Passage shown START
MAT 6684w


Sujets spéciaux en théorie des nombres - formes modulaires/ Special Topics in Number Theory - Modular Forms


Automne/Fall 2017

Professeure/Professor:    Matilde Lalín

Échéancier/Dates and times:    September 6 septembre - December 12 décembre (pas de cours/no classes October 23 et/and 25 octobre)

lundi/Mondays 11h - 12h Pav. A.-AISENSTADT 5183, mercredi/Wednesdays 13h - 15h Pav. A.-AISENSTADT 5448

Disponibilité/Office hours:   mardi/Tuesdays 10h30-12h30, mercredi/Wednesdays 15-16 Pav. A.-AISENSTADT 5145

Tel:   (514) 343-6689

couriel/e-mail:    mlalin at dms . umontreal . ca

Manuels recommandés/Recommended references:    ''Modular forms'', Lecture notes, P Bruin & S. Dahmen

''A First Course in Modular Forms'', GTM 228, Springer-Verlag 2005, F. Diamond & J Shurman

''Introduction to Elliptic Curves and Modular Forms'',GTM 97, Springer-Verlag 1993, N. Koblitz

''A Course in Arithmetic''(Chap. 7), GTM 7, Springer-Verlag, 1996, J.P. Serre


Information:



Devoir/Homework:



Avis importants/Special Announcements:

  • Teaching evaluations!!! The teaching evaluations are available on-line at the Omnivox system until December 8. You're kindly requested to evaluate your professors, instructors, and teaching assistants. These evaluations are essential to teaching improvement and are strictly confidential.
  • Barème/Grade distribution: Devoir/Homework (100%) (Tous les devoirs seront réparties également.)/(Assignments will have the same weight.) Le devoir le moins bon de chaque étudiant sera ignoré. / The worst of the five assignment marks will be dropped.


Thèmes:

  • December 6 décembre (préliminaire/tentative) : minimal models, types of reduction, conductor, L-functions, Birch and Swinnertin-Dyer, modularity, the congruent number problem, Fermat Last's Theorem(!?).
  • December 4 décembre : Weierstrass forms, elliptic curves, Mordell-Weil.
  • November 29 novembre : X(Γ) is Hausdorff and compact, definition of Riemann surface, X(Γ) is a Riemann surface, genus, ramification and Riemann-Hurwitz formula. Projective plane and points at infinite (idea, in preparation for elliptic curves)
Passage shown END
• Exercise prompt
Continue the modular forms course page from the end of the November 29 entry.
Extracted entries START
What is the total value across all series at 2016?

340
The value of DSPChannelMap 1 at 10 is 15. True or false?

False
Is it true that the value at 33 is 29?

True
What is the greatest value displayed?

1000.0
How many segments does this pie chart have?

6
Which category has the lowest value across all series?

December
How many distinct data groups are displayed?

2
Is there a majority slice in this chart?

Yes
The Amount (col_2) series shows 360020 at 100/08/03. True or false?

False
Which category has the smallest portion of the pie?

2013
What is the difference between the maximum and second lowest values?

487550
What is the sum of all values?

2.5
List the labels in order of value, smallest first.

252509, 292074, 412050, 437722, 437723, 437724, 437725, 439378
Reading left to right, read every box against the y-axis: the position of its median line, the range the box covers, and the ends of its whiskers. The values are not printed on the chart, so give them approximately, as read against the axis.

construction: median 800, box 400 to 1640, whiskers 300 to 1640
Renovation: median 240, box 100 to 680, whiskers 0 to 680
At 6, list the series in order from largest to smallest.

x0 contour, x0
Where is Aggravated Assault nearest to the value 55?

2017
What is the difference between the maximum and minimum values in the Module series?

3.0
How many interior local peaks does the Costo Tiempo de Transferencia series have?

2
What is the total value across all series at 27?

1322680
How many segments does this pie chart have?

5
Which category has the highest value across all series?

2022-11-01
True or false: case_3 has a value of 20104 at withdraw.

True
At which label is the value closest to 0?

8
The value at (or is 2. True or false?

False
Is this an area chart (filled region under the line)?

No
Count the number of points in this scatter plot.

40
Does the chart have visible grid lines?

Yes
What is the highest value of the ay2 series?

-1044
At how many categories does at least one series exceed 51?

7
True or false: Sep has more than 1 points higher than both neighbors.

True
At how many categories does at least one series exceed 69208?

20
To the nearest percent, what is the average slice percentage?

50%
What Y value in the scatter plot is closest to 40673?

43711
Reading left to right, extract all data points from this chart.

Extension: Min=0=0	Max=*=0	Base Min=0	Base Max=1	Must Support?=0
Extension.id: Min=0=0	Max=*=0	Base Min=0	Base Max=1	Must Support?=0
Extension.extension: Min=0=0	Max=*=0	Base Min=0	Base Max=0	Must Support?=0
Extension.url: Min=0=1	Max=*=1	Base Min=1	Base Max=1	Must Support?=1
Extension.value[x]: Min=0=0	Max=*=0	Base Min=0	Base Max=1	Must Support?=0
Extracted entries END
• Exercise answer
  • November 27 novembre : the functional equation, definition of modular curves and construction of its topology.
  • November 22 novembre : the eigenvector basis for the newforms also works for T_m when (m,N)>1, we get an orthogonal basis for the newforms, L-functions, the Mellin transform, the L-function of a modular form, half of the proof of the functional equation.
  • November 20 novembre : we will finish the proof that all the relevant spaces are preserved by the Hecke operators and their adjoints, Atkin-Lehner operator, primitive forms, an eigenvector for T_m when (m,N)=1 and the diamond operators is also an eigenvector for T_m when (m,N)>1.
  • November 15 novembre : the adjoints of the Hecke operators T_m and < d >, oldforms and newforms, we are in the middle of proving that all the relevant spaces are preserved by the Hecke operators and their adjoints.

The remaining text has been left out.